━━━━━ Extrait ━━━━━
« Ta cellule est dans ton cerveau »
- Maniaque, 1789 Les Amants de la Bastille
« Tu as su pour ce jeune homme de 19 ans qui s’est jeté sous un train Lundi ?
Oui… Pourquoi ?
Il avait une photo de toi petite dans sa veste…
Comment ça ?
Tu te souviens de ton ami Pierre, quand tu étais encore à l’école de Denneville ? »Si je m’en souviens.
Je me souviens de tout, ou ou de presque. Je me souviens de tout ce qu’une enfant de 7 ans à la mémoire surprenante peut se souvenir. Je me souviens de ses délicieux yeux marrons, comme du chocolat, qui pétillaient toujours comme du Coca. Je me souviens de ses lèvres minces qui s’étiraient sans cesse en sourire, ou en grimace pour me faire rire. Je me souviens de ces cheveux longs et roux, flamboyants et au parfum de fraise. Je me souviens de son équilibre précaire sur le monocycle et de son talent certain pour faire le clown. Je me souviens aussi de cette seule fois, où je lui avais demandé son nom de famille, dans le bus en allant à la piscine avec l’école, cette fois où il m’avait bondi dessus, plaqué sa main sur ma bouche critique de son nom que je trouvais comique. Je me souviens aussi du jour où je lui ai dit que je changeais d’école en cours d’année, je me souviens que dans son regard il n’y avait plus de bulles de soda, juste des gouttes de pluie courageusement retenues.
Je me souviens papa.
Je l’imagine maintenant. Les bouts de chairs ramassés sur les rails rassemblés dans une boîte en bois, aux draps blancs, entouré de fleurs et des gens en pleurs autour de lui.
Comme il devait être beau à présent.
Quel motif l’a poussé à faire ce geste désespéré ? Pourquoi ? Mourir, quelle formidable aventure à tenter mais n’y en a-t-il pas d’autres avant ? Des aventures formidables. La mort est la dernière aventure dans laquelle on se lance. Pourquoi avoir choisi de renoncer aux autres ?
━━━━━ Données ━━━━━
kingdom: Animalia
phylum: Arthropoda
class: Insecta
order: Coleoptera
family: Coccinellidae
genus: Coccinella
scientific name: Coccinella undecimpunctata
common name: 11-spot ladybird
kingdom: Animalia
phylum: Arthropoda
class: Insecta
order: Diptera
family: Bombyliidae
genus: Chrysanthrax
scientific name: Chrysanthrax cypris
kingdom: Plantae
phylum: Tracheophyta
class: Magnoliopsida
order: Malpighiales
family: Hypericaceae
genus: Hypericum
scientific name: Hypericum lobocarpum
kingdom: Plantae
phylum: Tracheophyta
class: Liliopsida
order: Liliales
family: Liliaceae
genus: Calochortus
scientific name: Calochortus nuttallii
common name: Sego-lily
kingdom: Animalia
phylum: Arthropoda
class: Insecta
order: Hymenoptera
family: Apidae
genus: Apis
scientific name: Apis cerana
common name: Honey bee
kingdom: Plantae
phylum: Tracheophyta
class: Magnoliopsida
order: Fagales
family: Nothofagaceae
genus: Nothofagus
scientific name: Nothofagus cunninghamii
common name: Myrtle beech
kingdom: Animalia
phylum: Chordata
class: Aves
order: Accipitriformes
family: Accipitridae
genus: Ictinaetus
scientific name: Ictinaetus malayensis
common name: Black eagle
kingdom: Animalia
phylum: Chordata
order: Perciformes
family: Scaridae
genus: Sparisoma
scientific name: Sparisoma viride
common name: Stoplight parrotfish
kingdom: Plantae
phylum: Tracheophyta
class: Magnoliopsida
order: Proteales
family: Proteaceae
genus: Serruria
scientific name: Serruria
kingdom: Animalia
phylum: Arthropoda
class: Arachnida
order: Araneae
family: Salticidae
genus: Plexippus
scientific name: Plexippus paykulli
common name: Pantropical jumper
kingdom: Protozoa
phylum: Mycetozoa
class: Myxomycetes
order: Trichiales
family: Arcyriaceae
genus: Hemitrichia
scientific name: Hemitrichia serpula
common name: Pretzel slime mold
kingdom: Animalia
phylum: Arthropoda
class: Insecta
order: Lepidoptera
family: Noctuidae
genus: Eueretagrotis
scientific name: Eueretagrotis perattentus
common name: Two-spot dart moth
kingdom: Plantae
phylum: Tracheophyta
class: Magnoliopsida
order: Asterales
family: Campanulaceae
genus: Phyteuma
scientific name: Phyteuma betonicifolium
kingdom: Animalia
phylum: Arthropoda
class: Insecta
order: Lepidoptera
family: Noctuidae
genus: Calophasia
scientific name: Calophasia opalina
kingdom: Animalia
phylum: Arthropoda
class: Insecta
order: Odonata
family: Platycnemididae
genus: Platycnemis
━━━━━
:: Consigne ::
Mettez à jour l'extrait de « Je me souviens papa. » à « beau à présent. » en y remplaçant « fleurs » par « lys ». Les données n'ont aucun rôle ici.

:: Tâche accomplie ::
Je me souviens papa.
Je l’imagine maintenant. Les bouts de chairs ramassés sur les rails rassemblés dans une boîte en bois, aux draps blancs, entouré de lys et des gens en pleurs autour de lui.
Comme il devait être beau à présent.